SOURCE EXCERPT:
────
16. Walkabout (1971)

walkabout

“A meditation about living on earth, which finds beauty in the way mankind’s intelligence can adapt to harsh conditions while civilization just tries to wall them off or pave them over,” praised Roger Ebert, who wrote about the film many times, accurately and enthusiastically proclaiming that “Walkabout is one of the great films.”

Powerful visual compositions with an almost religious intensity permeates Nicolas Roeg’s meditative, haunting, and at times eerily surreal story of survival in the Australian outback. Using James Vance Marshall’s 1959 novel “The Children” as a starting point, Roeg’s story involves a teenage girl (Jenny Agutter) and her little brother (Luc Roeg, the director’s son), who are left stranded in the wild after their father (John Meillon) suffers a breakdown and attempts to murder them before his own horrific suicide.

Aided by an Aboriginal boy (David Gulpilil) on his titular rite of passage journey, and Roeg’s exuberant visual dynamism, Walkabout is an exotic, inspiring, and absolutely unforgettable arthouse entry.

“One of the most original and provocative films of the 1970s,” wrote The Movie Guide’s James Monaco, adding that “Walkabout is set in terrain stranger and more awe-inspiring than that of any science fiction film.”

 

15. Once Upon a Time in America (1984)

Once Upon a Time in America

Co-written and directed by Italian filmmaking legend Sergio Leone, Once Upon a Time in America is, as Roger Ebert so succinctly phrased it, “an epic poem of violence and greed.”

This languorous and elaborate multigenerational saga of Jewish gangsters unfolds via flashbacks but begins in New York City, 1968, as aging David “Noodles” Aaronson (Robert De Niro) returns to the locale of his crime career going back to the Roaring Twenties and the Dirty Thirties.

And while his longtime partner in crime, the hot-headed Max (James Woods) maybe ancient history, Noodles’s unresolved past and the people who populated it will be revisited with aplomb and with Leone’s unerring eye for detail, striking composition, and powerful imagery.

DP Tonino Delli Colli strikingly lenses the film, with particular care given to the recreation of New York’s Lower East Side, with a brilliant score from Ennio Morricone that seems to effortlessly add to the technical beauty on screen. It’s dazzling in so many ways.

As atmospheric and elegiac as anything Leone’s ever done, Once Upon a Time in America was the longest film of Leone’s CV, and sadly, it would be his last (he passed away shortly after production wrapped on the film). But, be that as it were, the film makes for a fine valedictory film; it’s a haunting evocation of America that’s both startlingly symbolic, and artfully introspective.

 

14. The Conformist (1970)

What might be the supreme achievement of director Bernardo Bertolucci — and while we’re here, of masterful cinematographer Vittorio Storaro — The Conformist is a glory to behold, and is one of cinema’s most visually beautiful works.

Jean-Louis Trintignant is brilliant as Marcello Clerici, a secret police in Mussolini’s Fascist Italy in this searing, psychologically-complex study of sexuality and politics. Marcello is young man who becomes a Fascist in order to suppress his homosexual tendencies, making him the tragically titular “conformist”.
────
INFORMATION SUPPLIED:
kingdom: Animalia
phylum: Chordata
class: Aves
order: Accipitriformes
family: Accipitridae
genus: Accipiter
────
TO DO:
Answer these from the film list above:
1. Which novel served as the starting point for Walkabout?
2. Who wrote the score for Once Upon a Time in America?
3. Which actor plays Marcello Clerici in The Conformist?

WRITTEN RESPONSE:
1. James Vance Marshall's 1959 novel "The Children"
2. Ennio Morricone
3. Jean-Louis Trintignant